Stored entries
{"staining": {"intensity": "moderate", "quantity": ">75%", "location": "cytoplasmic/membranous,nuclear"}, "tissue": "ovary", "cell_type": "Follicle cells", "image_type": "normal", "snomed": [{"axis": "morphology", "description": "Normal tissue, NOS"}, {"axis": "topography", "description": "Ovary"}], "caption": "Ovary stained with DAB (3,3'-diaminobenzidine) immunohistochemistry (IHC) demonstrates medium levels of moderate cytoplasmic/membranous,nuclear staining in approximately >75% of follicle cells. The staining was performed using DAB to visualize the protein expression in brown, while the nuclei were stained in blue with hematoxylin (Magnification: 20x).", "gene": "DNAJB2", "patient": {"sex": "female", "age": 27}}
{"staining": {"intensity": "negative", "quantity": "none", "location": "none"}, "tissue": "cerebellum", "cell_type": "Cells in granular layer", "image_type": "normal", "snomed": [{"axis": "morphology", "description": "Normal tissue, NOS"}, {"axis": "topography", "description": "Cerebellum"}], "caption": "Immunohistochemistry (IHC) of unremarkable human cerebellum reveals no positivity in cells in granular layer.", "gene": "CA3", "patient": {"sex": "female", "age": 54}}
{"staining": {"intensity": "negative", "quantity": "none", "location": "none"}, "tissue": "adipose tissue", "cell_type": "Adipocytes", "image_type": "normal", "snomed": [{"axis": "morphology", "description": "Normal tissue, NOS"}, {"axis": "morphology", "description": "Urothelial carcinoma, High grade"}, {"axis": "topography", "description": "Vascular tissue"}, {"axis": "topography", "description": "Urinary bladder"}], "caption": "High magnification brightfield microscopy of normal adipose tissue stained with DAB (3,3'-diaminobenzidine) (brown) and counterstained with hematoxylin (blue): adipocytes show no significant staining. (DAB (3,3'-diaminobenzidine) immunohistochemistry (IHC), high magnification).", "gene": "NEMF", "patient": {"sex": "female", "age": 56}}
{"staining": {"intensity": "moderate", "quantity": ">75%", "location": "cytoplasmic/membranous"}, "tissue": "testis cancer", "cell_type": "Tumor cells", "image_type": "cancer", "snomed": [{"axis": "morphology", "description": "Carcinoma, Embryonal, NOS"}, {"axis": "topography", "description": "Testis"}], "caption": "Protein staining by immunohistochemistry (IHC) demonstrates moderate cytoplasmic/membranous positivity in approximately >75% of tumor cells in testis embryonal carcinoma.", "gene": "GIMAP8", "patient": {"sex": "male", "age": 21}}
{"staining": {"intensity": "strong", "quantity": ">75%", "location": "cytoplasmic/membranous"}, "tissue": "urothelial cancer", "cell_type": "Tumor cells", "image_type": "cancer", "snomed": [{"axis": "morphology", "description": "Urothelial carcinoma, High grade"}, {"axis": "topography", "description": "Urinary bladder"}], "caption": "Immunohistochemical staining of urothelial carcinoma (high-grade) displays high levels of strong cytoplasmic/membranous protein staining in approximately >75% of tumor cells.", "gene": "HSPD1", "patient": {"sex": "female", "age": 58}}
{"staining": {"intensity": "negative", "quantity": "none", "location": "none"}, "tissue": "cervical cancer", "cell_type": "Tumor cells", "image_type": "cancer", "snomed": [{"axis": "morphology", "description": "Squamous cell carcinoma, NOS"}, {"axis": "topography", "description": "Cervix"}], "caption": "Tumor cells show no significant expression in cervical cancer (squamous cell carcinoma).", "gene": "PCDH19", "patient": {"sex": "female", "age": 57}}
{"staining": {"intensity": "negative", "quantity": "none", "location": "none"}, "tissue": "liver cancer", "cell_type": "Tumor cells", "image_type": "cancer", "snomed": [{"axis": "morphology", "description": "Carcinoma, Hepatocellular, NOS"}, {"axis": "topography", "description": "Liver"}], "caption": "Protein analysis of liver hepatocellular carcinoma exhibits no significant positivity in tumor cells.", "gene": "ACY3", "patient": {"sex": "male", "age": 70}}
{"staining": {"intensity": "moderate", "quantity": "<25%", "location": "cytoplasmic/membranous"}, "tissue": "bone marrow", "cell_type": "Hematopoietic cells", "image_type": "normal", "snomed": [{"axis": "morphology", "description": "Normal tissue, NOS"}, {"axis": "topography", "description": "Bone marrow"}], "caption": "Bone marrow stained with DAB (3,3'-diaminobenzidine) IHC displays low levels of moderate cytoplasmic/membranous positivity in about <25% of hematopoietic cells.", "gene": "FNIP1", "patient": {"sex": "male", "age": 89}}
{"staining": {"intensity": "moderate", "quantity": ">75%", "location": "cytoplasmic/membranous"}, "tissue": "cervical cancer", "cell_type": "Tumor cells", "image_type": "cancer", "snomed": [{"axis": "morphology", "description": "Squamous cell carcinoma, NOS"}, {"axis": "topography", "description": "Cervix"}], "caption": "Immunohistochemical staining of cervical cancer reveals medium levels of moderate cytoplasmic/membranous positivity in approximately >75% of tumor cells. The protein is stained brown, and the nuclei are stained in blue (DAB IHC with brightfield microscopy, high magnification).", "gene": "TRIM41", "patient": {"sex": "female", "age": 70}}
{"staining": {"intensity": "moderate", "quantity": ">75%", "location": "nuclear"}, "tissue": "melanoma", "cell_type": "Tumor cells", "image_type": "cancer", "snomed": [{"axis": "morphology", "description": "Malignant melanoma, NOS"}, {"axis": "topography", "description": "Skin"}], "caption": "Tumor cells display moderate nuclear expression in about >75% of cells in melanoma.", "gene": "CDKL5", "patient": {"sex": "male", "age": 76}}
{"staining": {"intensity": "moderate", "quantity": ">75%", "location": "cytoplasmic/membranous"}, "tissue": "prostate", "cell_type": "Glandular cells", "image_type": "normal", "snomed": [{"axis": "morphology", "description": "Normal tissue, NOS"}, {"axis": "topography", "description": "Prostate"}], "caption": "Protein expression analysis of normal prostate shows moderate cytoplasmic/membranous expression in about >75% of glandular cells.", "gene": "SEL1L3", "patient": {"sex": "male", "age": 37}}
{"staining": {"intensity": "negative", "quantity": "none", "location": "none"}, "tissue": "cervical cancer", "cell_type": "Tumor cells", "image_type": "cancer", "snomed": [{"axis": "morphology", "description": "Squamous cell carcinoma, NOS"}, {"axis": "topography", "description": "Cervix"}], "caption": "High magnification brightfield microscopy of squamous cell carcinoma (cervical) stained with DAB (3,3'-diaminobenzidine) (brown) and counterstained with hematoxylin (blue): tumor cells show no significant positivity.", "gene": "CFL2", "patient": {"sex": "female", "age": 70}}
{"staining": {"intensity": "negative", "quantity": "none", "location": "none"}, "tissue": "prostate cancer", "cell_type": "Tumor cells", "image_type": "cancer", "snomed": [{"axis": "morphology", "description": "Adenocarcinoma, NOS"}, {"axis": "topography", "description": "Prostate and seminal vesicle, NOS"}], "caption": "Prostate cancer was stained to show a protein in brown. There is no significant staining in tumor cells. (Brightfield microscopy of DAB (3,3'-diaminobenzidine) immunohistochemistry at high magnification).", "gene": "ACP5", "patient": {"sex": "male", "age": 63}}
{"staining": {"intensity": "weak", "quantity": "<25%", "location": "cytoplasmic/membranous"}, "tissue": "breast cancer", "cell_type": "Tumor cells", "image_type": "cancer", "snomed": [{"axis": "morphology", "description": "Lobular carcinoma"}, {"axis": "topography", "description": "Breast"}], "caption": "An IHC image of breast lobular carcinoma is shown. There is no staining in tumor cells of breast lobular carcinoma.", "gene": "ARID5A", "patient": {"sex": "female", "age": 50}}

Exercise prompt – Beginning with the line above that contains "microscopy of normal", copy each line exactly up to and including the line that contains "staining by immunohistochemistry", and go no further.

Response area –
{"staining": {"intensity": "negative", "quantity": "none", "location": "none"}, "tissue": "adipose tissue", "cell_type": "Adipocytes", "image_type": "normal", "snomed": [{"axis": "morphology", "description": "Normal tissue, NOS"}, {"axis": "morphology", "description": "Urothelial carcinoma, High grade"}, {"axis": "topography", "description": "Vascular tissue"}, {"axis": "topography", "description": "Urinary bladder"}], "caption": "High magnification brightfield microscopy of normal adipose tissue stained with DAB (3,3'-diaminobenzidine) (brown) and counterstained with hematoxylin (blue): adipocytes show no significant staining. (DAB (3,3'-diaminobenzidine) immunohistochemistry (IHC), high magnification).", "gene": "NEMF", "patient": {"sex": "female", "age": 56}}
{"staining": {"intensity": "moderate", "quantity": ">75%", "location": "cytoplasmic/membranous"}, "tissue": "testis cancer", "cell_type": "Tumor cells", "image_type": "cancer", "snomed": [{"axis": "morphology", "description": "Carcinoma, Embryonal, NOS"}, {"axis": "topography", "description": "Testis"}], "caption": "Protein staining by immunohistochemistry (IHC) demonstrates moderate cytoplasmic/membranous positivity in approximately >75% of tumor cells in testis embryonal carcinoma.", "gene": "GIMAP8", "patient": {"sex": "male", "age": 21}}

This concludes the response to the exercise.